## TASK DETAILS
Put every line of the listing below into a JSON list of strings, one string per line, skipping any blank lines. Leave the pictures out of the answer.

· · ·

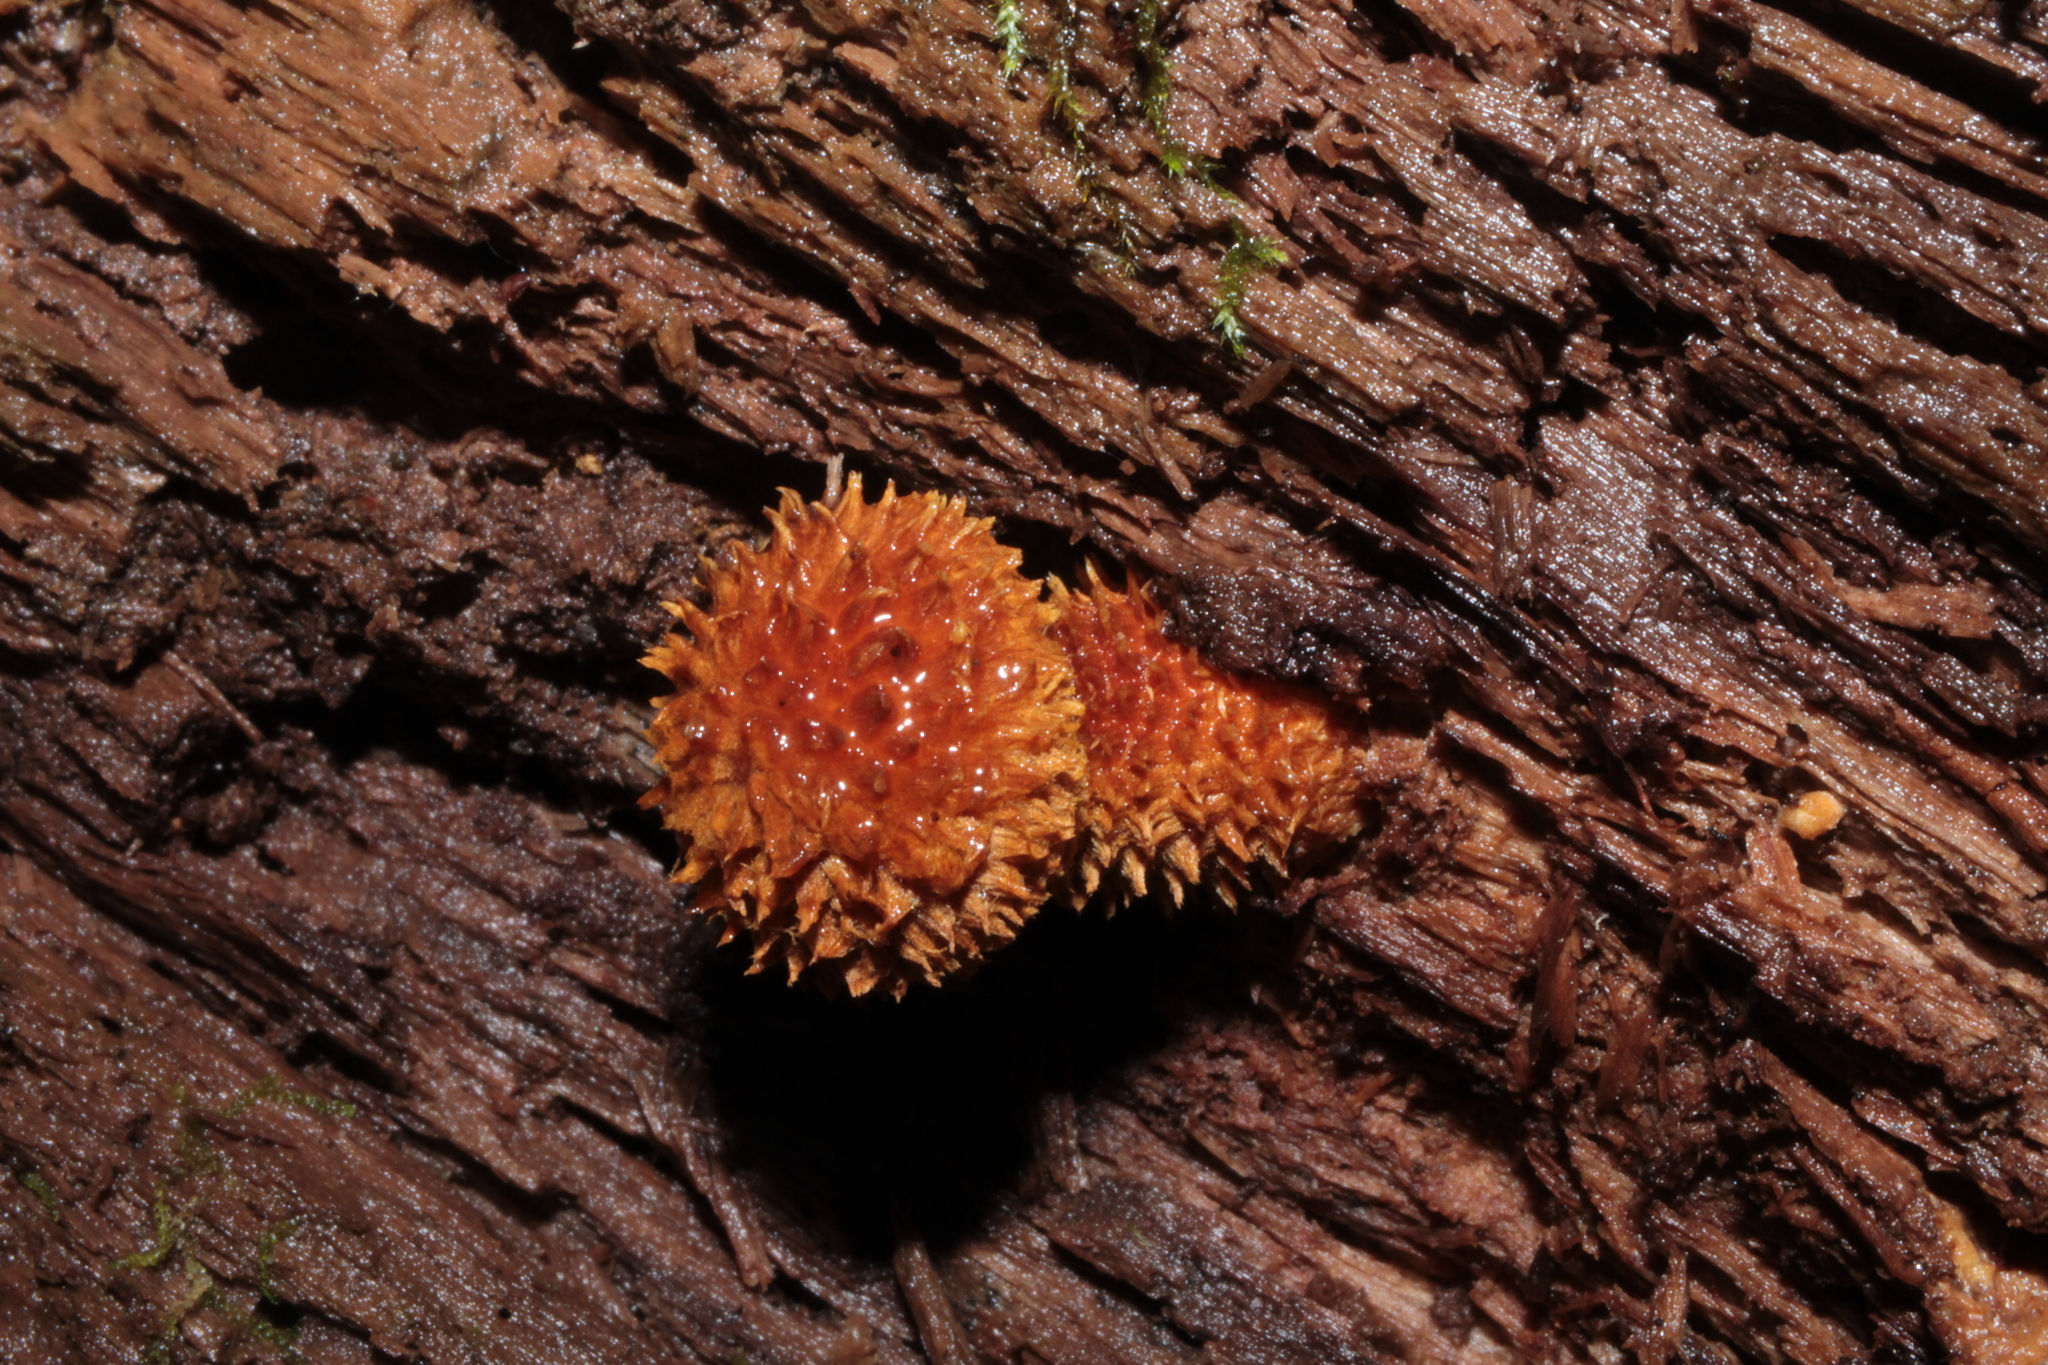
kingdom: Fungi
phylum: Basidiomycota
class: Agaricomycetes
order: Agaricales
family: Agaricaceae
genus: Leucopholiota
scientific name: Leucopholiota decorosa
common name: Decorated pholiota
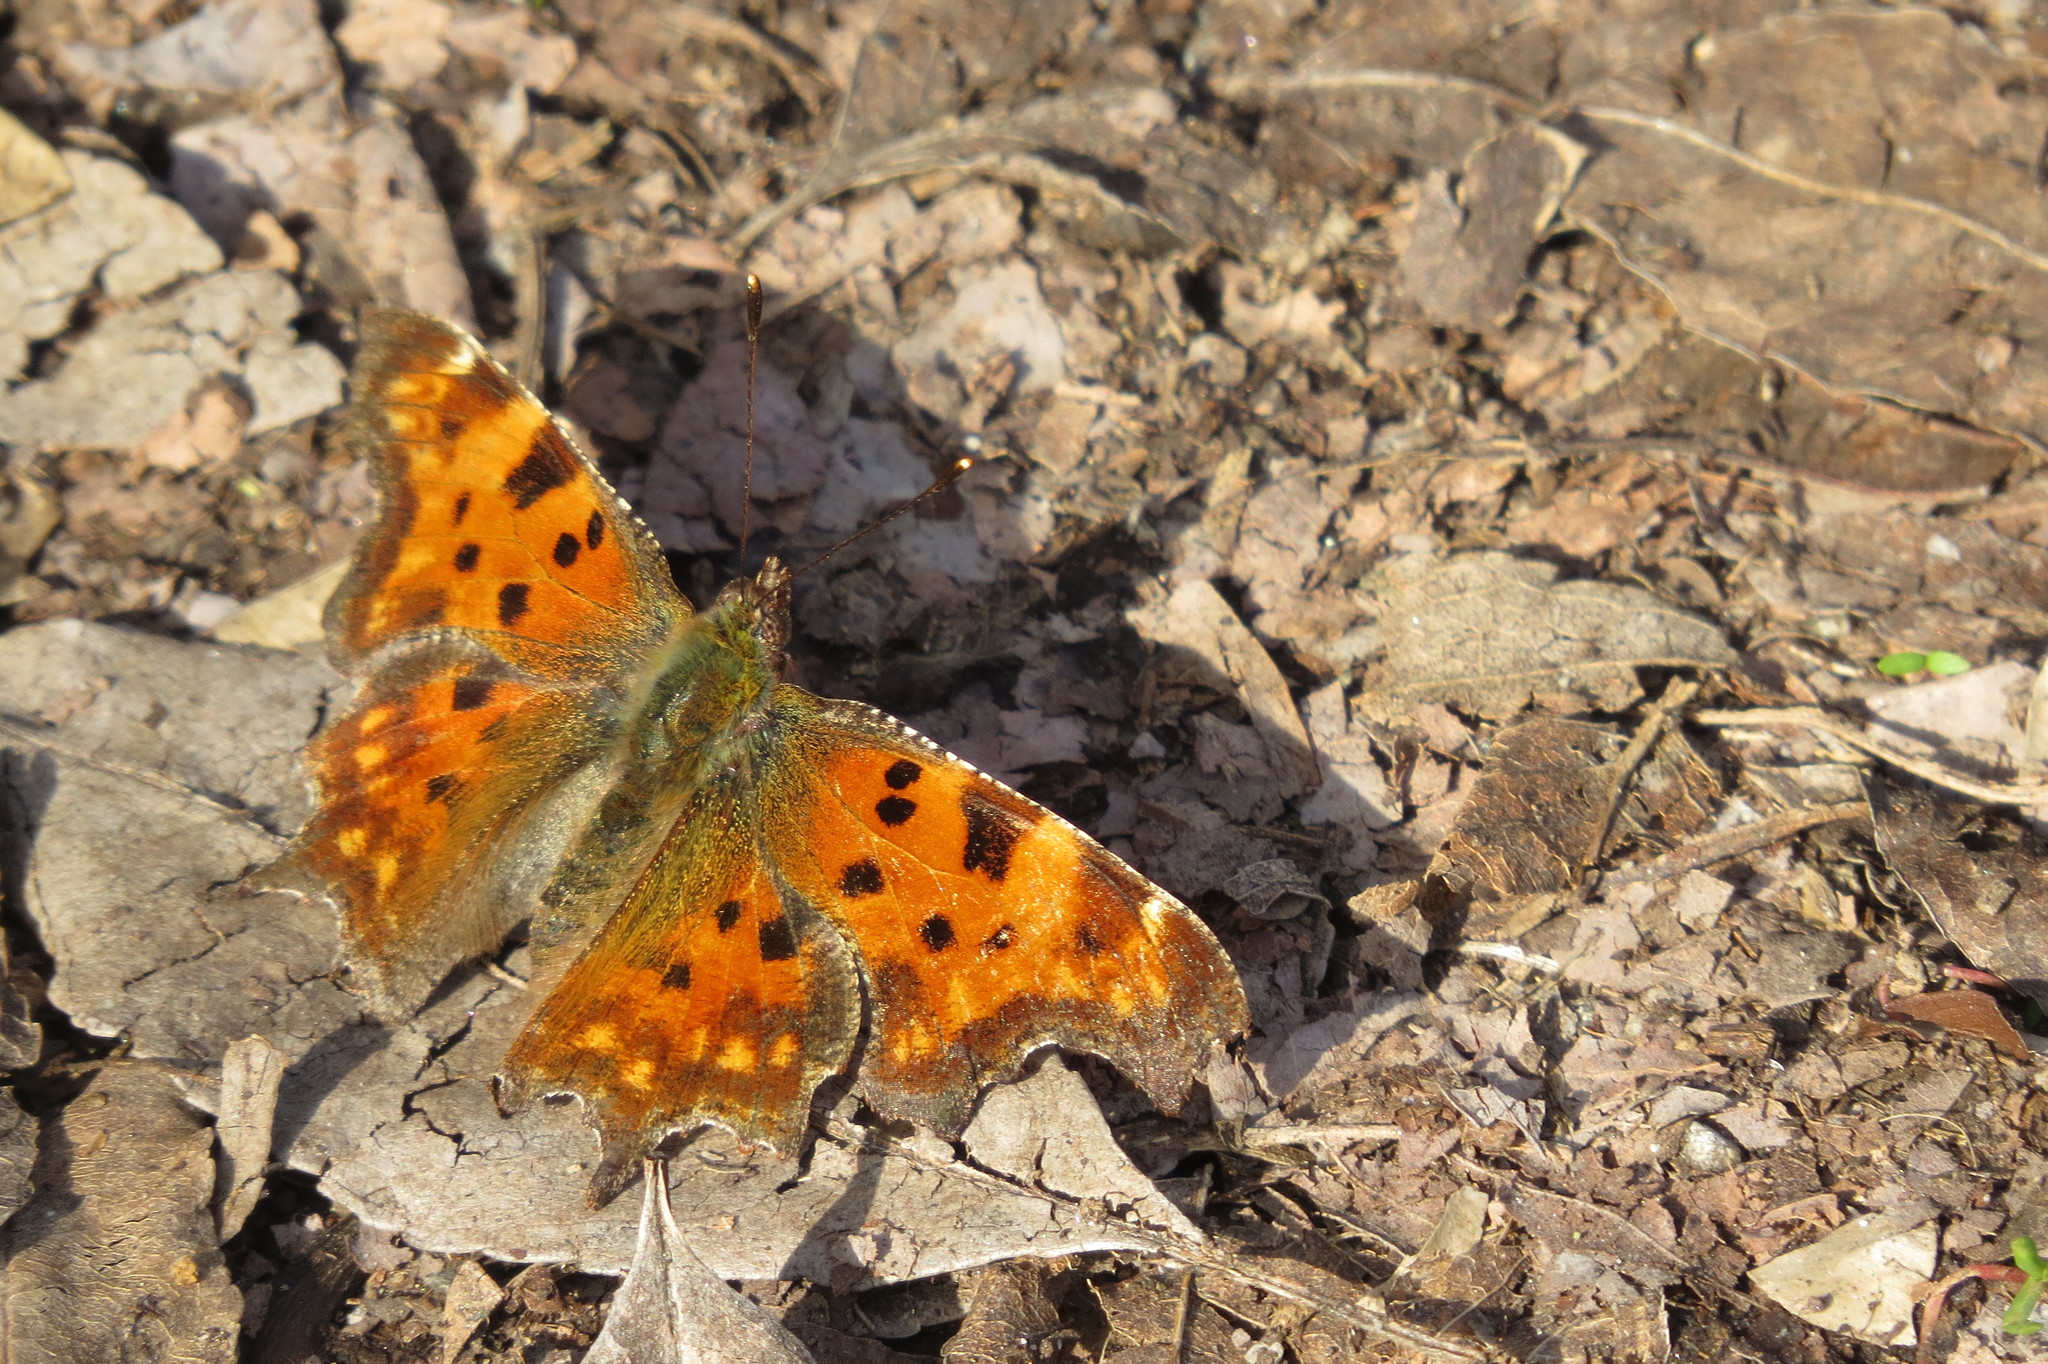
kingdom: Animalia
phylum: Arthropoda
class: Insecta
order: Lepidoptera
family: Nymphalidae
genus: Polygonia
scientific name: Polygonia c-album
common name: Comma
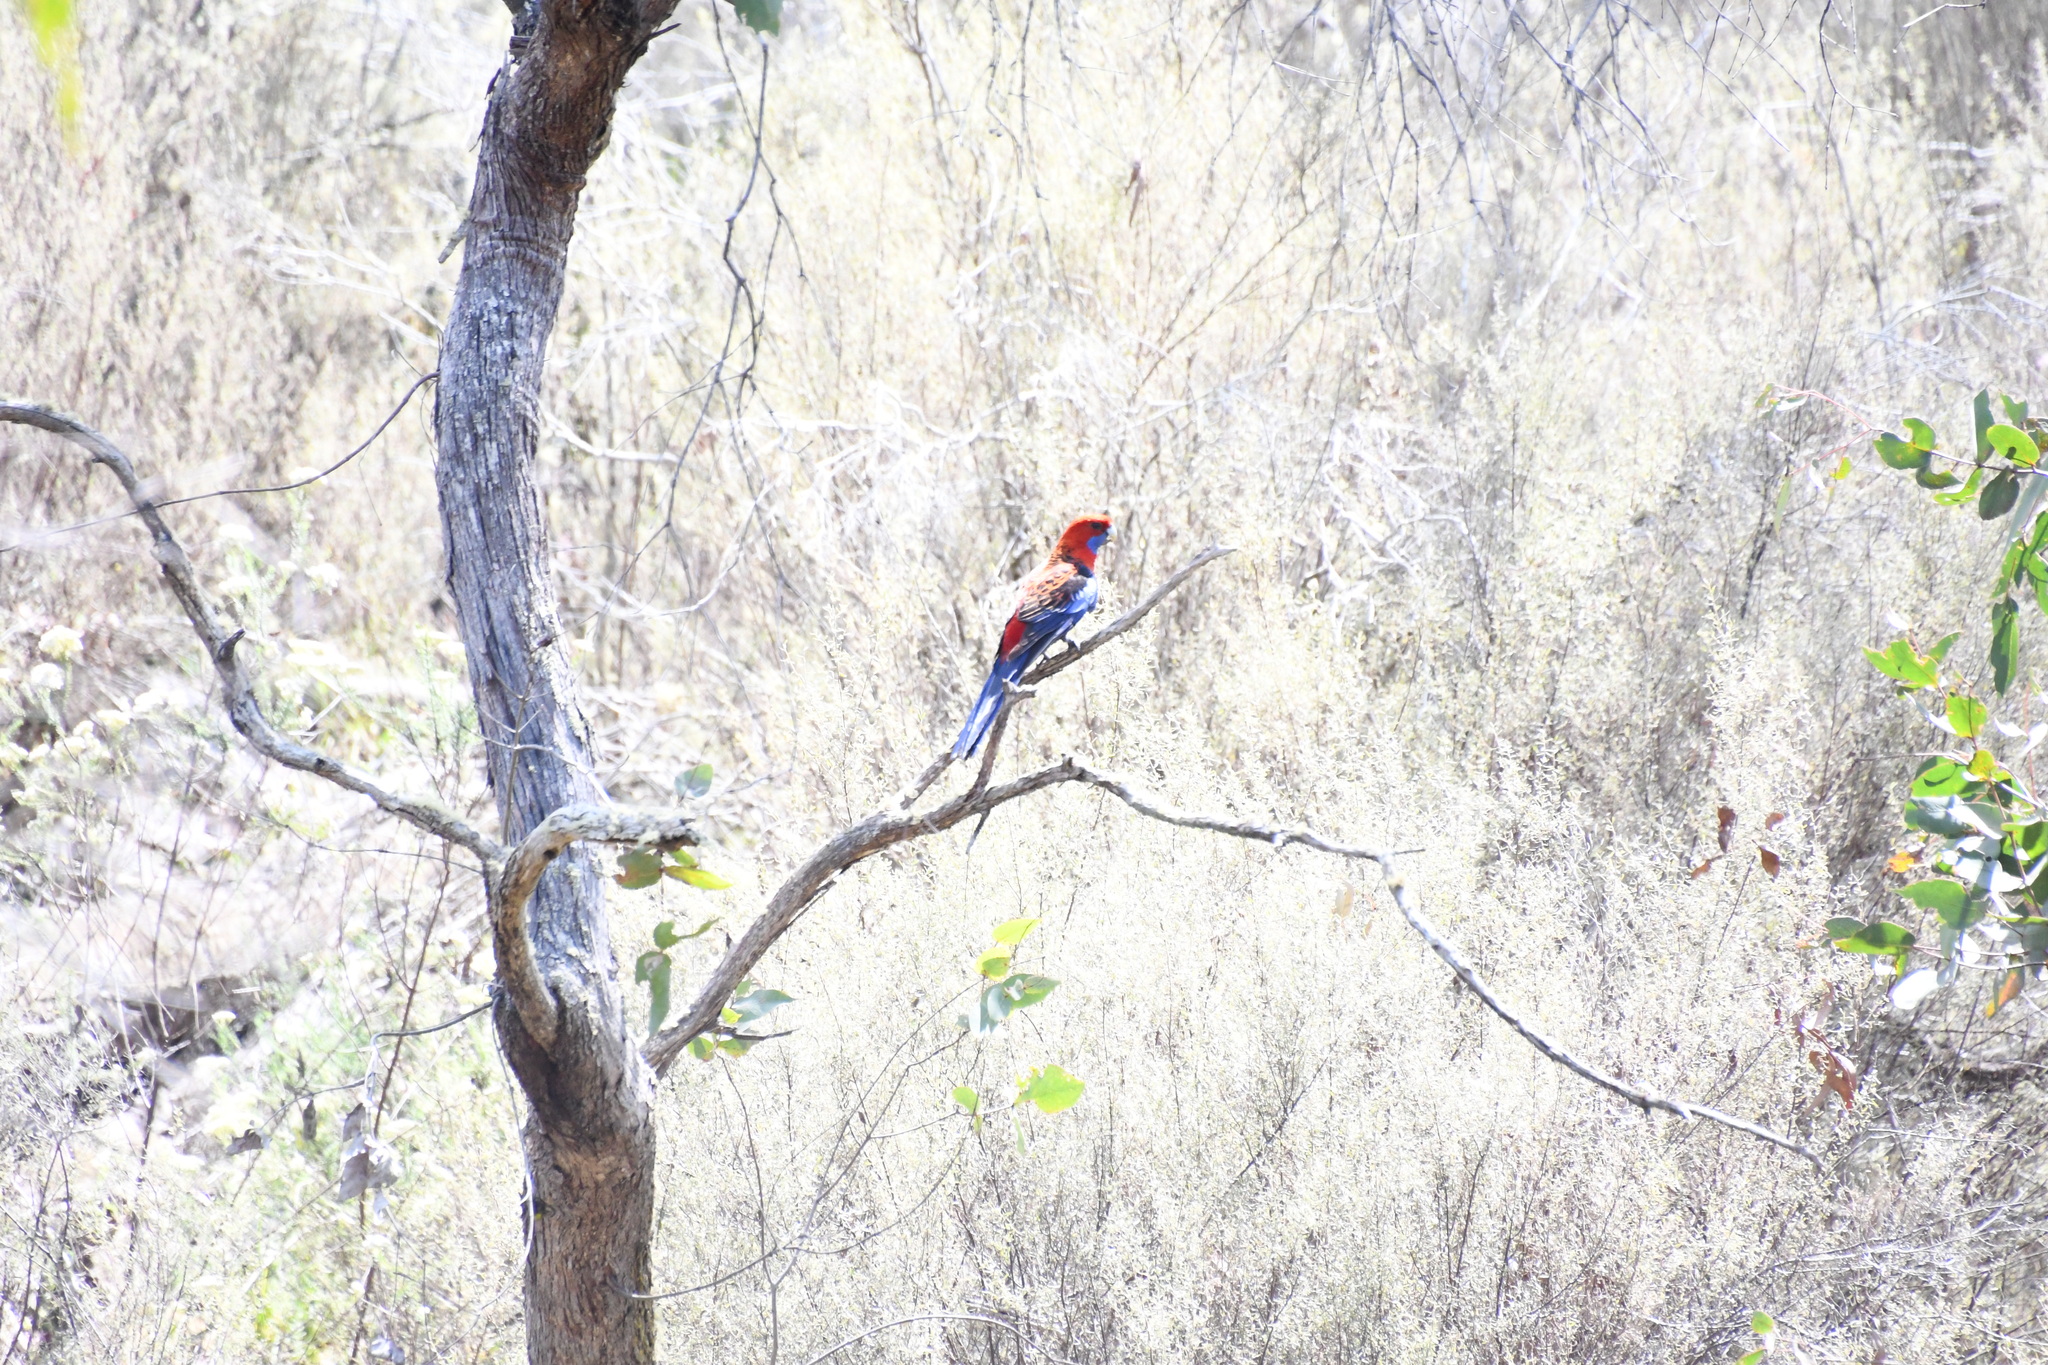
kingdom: Animalia
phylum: Chordata
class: Aves
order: Psittaciformes
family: Psittacidae
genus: Platycercus
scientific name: Platycercus elegans
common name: Crimson rosella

· · ·

## PROBLEM SOLUTION
[
  "kingdom: Fungi",
  "phylum: Basidiomycota",
  "class: Agaricomycetes",
  "order: Agaricales",
  "family: Agaricaceae",
  "genus: Leucopholiota",
  "scientific name: Leucopholiota decorosa",
  "common name: Decorated pholiota",
  "kingdom: Animalia",
  "phylum: Arthropoda",
  "class: Insecta",
  "order: Lepidoptera",
  "family: Nymphalidae",
  "genus: Polygonia",
  "scientific name: Polygonia c-album",
  "common name: Comma",
  "kingdom: Animalia",
  "phylum: Chordata",
  "class: Aves",
  "order: Psittaciformes",
  "family: Psittacidae",
  "genus: Platycercus",
  "scientific name: Platycercus elegans",
  "common name: Crimson rosella"
]